Hey Rebecca Abernathy here! Yesterday I had the pleasure of taking a lovely trip to the DMV. Even as a witch, and a demi-mermaid, I dread going down to the Department Of Motor Vehicles. I take issue with having to pay a fee, and register with the government, in order to travel freely by my chosen mode of transportation. That mode being my pretty pink petite Porsche. Despite that there’s still a plethora of insane drivers infesting the roadways of our once great nation now bogged down by bombastic bureaucracies! All that aside what I really can’t stand are the long lines, and of course the creeps. Particularly the mouth breathers who stare at you in a deranged manner. Basically a number of people that you’d normally be forced to sit with in an enclosed area for what seems like an unbearable length of time. It’s certainly an issue for an attractive twenty something female such as myself. You wouldn’t believe the perverts that think the DMV is some kind of pick up zone!

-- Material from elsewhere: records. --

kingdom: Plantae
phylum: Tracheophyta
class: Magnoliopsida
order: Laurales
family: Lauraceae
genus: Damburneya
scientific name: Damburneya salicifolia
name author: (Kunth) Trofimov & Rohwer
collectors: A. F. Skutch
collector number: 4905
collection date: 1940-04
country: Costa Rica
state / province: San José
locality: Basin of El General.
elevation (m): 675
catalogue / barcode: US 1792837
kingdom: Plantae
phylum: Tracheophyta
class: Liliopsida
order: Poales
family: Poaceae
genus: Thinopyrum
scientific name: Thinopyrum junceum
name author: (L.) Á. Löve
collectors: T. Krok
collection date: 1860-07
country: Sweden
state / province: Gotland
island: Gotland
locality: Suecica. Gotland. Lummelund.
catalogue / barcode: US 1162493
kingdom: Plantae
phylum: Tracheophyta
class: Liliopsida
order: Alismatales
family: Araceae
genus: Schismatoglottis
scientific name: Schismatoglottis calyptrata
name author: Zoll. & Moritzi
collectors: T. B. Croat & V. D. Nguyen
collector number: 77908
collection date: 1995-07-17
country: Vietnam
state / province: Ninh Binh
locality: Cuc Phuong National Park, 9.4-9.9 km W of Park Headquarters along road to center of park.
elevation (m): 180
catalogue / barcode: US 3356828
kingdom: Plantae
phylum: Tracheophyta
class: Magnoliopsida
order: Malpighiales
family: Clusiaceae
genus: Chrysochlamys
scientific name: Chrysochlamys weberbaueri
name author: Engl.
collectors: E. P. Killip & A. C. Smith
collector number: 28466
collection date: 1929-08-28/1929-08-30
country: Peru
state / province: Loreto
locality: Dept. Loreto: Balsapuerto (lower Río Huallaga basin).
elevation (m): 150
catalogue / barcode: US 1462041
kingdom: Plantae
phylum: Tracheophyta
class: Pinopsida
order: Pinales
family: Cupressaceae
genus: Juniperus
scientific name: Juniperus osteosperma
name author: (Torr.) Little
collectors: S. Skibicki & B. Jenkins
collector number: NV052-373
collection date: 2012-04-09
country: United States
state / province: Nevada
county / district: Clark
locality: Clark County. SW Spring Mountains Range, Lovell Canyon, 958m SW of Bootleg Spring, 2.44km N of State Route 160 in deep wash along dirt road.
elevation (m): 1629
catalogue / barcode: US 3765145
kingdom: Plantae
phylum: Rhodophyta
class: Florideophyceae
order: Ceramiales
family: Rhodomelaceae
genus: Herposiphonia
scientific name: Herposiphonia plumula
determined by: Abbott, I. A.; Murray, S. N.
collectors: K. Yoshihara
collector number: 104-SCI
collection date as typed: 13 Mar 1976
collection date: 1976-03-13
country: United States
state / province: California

I reluctantly drove to the DMV to renew my drivers license, and decided I shouldn’t have to force my boyfriend Xavier, my family, or friends to come down with me to help deter any unwanted attention. I knew it would take all my will power not to use by witchcraft or Mermaid powers upon some of the more relentless characters. Such as the grease ball wearing a wife beater, gold necklace, and ridiculously large pinky ring who sits right next to me the minute I sit down after receiving my number from the front desk. It wasn’t surprising that he spewed forth the standard stale pick up lines utilized time, and time again by many of the low life Lothario’s who lurk in the shadows stalking innocent women everywhere. Instead of telling him where to shove his lewd advances I acted as if I was interested as I touched his hand. In reality I was conducting an experiment to see if I could affect the water in a human body with my hydrokinetic abilities, aka water manipulation powers. I was successful in moving water from the organs in his torso up into his face causing him to look extremely bloated as he felt ill from isolated dehydration. Since he seemed quite vain I knew he’d really panic after seeing his huge head in my compact mirror. He screamed,”Holy crap my fat face!” He then felt sick to his stomach, and ran to the bathroom. Yes that was not only for me but all my fellow sisters everywhere who have to put up with cheesy pervs like him!
Thankfully my number was called, and I looked into the eye test viewer. I was in such a hurry to get through this idiocy that I didn’t hear the lady at the counter say read the first line of letters. I read all of them to the very bottom. She looked shocked, and said,”Oh my God that isn’t possible! According to the computer you have 20/5 vision! I thought I read somewhere that’s the measurement for Eagle eyesight!” I then chuckled nervously, and said,”Ehhhh lucky guess? Maybe I should just read the first line?” This time I purposely got 20/20 vision. Then I had to present my birth certificate, and social security card to meet the new Federal Real ID standards. Unlike my Mermaid mother I was born on US soil so I have those real documents. My Mother Marina on the other hand had to have them forged by someone on the supernatural black market known as the Black Bazaar. She certainly couldn’t show the government her official engraved birthstone from the undersea world of Atlantis.
Finally it was picture time. Oh joy! A chubby guy practically slobbering over me snapped my photo but he sure took his time telling me to pose in certain ways as he looked on with despicable glee! One flash went off, and then a second one which was odd. I asked why he shot another one, and he actually had the nerve to say,”Oh that one’s just for me sweetheart. Oh yeah all for me tonight honey!” I was beside myself, and nearly lost it ready to launch a barrage of magical energies upon the deviant. That’s when I glanced up around the building to see multiple surveillance cams. That’s when I did another experiment. Could my Faunapathic powers best suited to aquatic animals summon land dwelling insects? While I had been sitting in the waiting area my apparent eagle vision had spotted a few ants here, and there. Most likely scouts who I now focused on, and commanded to marshal their sugar loving armies forth upon the drooling pig standing in front of me eating a jelly donut. Naturally he had a big purple stain on his white shirt which went well with his greasy comb over.
He told me I would be getting my driver license in the mail as a Real ID security measure. I walked away slowly still telepathically contacting every ant I could imagine as my Mermaid ears heard the degenerate ask the lady at the counter,”Hey Marge can you give me that Rebecca chicks phone number, and address?” I couldn’t believe this guy was allowed to handle people’s personal data! Despite my anger I smiled mischievously while nearing the exit because he began to scream like crazy,”Holy sh#$t! Antssssssss up my ass!” Everyone in the place started laughing as he danced around like a looney toon! It was almost like he had ants in his pants. LOL! Again this is for all you ladies out there who have to deal with being treated like meat every time you go out in public. I thank the Goddesses I won’t have to come back to this infernal DMV of damnation for another five years!